TO-DO ITEM> Lines in the records below that contain the word "mediawiki" must each be copied.

Content starts

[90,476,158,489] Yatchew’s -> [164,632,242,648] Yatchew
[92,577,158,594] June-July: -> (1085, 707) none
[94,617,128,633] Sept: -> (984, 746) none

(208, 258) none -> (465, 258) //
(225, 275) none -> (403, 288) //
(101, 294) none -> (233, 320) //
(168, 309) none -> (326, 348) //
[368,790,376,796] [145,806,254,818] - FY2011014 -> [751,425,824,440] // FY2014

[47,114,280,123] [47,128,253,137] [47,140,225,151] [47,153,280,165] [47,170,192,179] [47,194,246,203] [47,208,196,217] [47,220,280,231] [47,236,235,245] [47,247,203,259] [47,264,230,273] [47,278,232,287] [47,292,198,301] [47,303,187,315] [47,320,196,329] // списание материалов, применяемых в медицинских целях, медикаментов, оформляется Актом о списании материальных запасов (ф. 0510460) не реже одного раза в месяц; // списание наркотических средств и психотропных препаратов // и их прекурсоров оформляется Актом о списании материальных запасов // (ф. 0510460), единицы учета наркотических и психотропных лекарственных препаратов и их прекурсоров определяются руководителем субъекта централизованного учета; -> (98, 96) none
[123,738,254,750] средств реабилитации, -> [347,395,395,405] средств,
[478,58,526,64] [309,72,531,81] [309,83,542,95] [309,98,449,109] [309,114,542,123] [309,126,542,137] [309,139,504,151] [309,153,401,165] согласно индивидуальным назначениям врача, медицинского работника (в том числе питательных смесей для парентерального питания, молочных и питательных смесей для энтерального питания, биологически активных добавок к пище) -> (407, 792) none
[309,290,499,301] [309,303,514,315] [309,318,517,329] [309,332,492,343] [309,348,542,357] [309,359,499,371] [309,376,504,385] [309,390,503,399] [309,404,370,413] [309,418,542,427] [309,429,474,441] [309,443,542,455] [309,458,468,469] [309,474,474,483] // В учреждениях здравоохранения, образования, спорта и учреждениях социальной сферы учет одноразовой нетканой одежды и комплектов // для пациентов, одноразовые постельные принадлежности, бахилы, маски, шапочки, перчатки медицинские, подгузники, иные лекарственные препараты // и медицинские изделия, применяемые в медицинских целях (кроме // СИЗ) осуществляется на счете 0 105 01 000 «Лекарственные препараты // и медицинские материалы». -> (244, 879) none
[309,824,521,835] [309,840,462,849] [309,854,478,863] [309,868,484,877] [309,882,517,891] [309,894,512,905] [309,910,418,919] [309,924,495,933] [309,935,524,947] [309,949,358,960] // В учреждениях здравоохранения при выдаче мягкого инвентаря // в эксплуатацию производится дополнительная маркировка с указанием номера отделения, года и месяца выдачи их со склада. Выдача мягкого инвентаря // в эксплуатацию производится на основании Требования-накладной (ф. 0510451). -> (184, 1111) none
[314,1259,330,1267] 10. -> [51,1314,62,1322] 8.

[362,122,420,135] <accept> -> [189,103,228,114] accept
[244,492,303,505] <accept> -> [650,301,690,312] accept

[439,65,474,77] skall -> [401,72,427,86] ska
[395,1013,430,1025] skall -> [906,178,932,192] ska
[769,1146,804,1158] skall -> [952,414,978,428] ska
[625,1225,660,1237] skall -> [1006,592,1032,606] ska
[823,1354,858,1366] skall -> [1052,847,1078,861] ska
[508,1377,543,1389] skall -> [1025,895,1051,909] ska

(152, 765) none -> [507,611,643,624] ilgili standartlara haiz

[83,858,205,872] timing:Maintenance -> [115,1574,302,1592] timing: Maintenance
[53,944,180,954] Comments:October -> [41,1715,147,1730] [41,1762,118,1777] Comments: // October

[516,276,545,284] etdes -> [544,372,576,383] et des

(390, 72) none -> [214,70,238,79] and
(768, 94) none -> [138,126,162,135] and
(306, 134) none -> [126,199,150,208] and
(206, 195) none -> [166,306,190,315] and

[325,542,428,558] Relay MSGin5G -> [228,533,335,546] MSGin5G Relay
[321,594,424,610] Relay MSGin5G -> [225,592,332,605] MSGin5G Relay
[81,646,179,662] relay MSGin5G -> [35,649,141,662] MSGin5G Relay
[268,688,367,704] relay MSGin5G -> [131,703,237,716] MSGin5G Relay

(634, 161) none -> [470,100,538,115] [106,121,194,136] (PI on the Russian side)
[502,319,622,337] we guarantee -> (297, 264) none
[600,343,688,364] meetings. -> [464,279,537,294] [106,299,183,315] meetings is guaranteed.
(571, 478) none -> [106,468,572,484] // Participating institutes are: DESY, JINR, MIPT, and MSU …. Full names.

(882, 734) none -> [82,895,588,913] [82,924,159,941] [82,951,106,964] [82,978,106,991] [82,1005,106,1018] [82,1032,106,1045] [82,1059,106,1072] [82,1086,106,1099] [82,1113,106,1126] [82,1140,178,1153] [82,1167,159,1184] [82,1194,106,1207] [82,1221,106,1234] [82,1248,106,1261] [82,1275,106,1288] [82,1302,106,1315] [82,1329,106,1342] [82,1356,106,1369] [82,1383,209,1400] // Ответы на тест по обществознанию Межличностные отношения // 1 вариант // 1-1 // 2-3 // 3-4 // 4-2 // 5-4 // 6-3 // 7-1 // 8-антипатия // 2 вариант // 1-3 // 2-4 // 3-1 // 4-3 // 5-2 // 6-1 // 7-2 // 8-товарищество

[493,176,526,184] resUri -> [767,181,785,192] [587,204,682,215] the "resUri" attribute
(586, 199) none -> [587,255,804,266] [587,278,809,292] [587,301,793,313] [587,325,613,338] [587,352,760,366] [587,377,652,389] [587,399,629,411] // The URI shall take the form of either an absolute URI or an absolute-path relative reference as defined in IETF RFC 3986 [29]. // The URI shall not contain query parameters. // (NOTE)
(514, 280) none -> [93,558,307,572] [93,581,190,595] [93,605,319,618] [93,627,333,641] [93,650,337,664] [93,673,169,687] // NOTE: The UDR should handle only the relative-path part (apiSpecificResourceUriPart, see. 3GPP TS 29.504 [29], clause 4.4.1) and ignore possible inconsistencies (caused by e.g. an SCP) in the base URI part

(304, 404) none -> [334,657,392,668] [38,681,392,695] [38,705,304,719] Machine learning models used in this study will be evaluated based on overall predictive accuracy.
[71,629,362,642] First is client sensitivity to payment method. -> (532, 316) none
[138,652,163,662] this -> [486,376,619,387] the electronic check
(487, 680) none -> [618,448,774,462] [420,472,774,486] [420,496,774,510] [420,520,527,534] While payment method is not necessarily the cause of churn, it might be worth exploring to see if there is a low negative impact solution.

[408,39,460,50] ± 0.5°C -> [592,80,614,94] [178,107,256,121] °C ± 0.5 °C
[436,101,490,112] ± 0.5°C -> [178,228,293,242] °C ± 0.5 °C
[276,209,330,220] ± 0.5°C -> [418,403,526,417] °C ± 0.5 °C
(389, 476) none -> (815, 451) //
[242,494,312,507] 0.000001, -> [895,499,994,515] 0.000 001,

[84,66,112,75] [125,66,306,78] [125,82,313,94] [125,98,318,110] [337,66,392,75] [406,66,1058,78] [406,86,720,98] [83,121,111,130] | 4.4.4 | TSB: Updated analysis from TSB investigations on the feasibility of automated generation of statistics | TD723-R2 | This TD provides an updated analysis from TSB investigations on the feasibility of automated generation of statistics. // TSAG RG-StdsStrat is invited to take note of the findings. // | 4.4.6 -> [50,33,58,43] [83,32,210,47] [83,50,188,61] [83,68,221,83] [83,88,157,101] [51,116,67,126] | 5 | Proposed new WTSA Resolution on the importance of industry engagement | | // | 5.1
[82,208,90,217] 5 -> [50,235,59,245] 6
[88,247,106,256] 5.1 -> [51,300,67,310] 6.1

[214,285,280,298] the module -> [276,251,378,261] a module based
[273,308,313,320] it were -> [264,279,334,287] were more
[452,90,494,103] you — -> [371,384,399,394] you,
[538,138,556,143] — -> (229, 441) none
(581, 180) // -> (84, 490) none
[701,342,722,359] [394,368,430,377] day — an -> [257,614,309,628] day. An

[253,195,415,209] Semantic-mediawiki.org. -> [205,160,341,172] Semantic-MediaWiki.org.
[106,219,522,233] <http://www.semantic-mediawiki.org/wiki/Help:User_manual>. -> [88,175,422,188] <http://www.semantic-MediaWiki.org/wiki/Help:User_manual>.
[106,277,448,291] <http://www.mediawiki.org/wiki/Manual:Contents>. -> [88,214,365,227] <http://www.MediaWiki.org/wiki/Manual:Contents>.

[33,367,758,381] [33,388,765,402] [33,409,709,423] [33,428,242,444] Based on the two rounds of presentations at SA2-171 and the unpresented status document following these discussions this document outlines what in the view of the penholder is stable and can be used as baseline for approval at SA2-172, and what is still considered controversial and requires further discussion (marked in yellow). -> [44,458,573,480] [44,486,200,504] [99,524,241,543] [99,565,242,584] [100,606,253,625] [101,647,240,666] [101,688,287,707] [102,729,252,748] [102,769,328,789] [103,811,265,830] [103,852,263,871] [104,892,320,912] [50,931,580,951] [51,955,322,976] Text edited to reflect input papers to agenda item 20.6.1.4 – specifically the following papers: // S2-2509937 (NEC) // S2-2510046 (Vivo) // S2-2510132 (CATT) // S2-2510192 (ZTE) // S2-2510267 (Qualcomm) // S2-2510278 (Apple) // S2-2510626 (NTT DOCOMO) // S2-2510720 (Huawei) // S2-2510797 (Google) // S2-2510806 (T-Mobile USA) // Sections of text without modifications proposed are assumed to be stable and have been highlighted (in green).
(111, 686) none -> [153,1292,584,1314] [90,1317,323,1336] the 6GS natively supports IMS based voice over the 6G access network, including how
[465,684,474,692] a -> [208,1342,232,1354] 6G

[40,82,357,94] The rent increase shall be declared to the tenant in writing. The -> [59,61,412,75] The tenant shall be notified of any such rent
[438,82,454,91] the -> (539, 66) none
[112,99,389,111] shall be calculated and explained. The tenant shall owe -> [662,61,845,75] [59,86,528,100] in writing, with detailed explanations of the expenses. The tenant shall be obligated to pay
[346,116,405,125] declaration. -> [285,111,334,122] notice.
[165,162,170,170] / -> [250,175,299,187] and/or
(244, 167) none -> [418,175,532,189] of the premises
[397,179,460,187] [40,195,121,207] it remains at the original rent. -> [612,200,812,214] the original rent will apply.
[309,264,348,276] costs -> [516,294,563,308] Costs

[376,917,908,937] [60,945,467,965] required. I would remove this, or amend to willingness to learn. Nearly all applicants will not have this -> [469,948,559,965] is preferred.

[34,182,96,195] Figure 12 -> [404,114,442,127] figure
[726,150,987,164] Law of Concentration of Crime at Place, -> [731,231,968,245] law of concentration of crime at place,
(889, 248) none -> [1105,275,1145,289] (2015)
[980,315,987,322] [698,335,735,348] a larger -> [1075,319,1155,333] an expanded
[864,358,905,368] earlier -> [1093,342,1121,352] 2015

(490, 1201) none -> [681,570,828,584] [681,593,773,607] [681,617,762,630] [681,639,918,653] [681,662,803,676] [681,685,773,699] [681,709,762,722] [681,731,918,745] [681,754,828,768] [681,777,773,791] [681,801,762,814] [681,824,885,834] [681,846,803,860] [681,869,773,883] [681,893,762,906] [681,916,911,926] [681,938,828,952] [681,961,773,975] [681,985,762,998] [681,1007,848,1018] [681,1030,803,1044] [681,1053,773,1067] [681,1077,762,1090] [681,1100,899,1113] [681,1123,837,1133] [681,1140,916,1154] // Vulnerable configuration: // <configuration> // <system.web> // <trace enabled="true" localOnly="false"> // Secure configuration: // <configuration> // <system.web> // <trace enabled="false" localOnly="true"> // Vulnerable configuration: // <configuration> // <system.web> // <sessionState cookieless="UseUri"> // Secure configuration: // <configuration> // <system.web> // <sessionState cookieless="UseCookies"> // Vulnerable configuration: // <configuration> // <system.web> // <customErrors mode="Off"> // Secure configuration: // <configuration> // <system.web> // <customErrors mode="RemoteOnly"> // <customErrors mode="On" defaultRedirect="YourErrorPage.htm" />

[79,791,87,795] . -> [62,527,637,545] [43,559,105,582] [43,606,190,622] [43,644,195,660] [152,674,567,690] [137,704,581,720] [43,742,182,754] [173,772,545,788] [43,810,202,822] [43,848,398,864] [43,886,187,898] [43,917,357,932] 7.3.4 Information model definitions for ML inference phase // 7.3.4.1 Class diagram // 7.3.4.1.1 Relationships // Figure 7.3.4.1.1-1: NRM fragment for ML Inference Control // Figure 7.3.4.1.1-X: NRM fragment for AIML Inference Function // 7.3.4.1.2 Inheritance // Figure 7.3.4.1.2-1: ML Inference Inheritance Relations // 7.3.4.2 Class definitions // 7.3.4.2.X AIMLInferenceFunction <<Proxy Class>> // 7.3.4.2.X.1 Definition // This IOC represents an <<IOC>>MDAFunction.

Content ends

EXERCISE RESPONSE>
[253,195,415,209] Semantic-mediawiki.org. -> [205,160,341,172] Semantic-MediaWiki.org.
[106,219,522,233] <http://www.semantic-mediawiki.org/wiki/Help:User_manual>. -> [88,175,422,188] <http://www.semantic-MediaWiki.org/wiki/Help:User_manual>.
[106,277,448,291] <http://www.mediawiki.org/wiki/Manual:Contents>. -> [88,214,365,227] <http://www.MediaWiki.org/wiki/Manual:Contents>.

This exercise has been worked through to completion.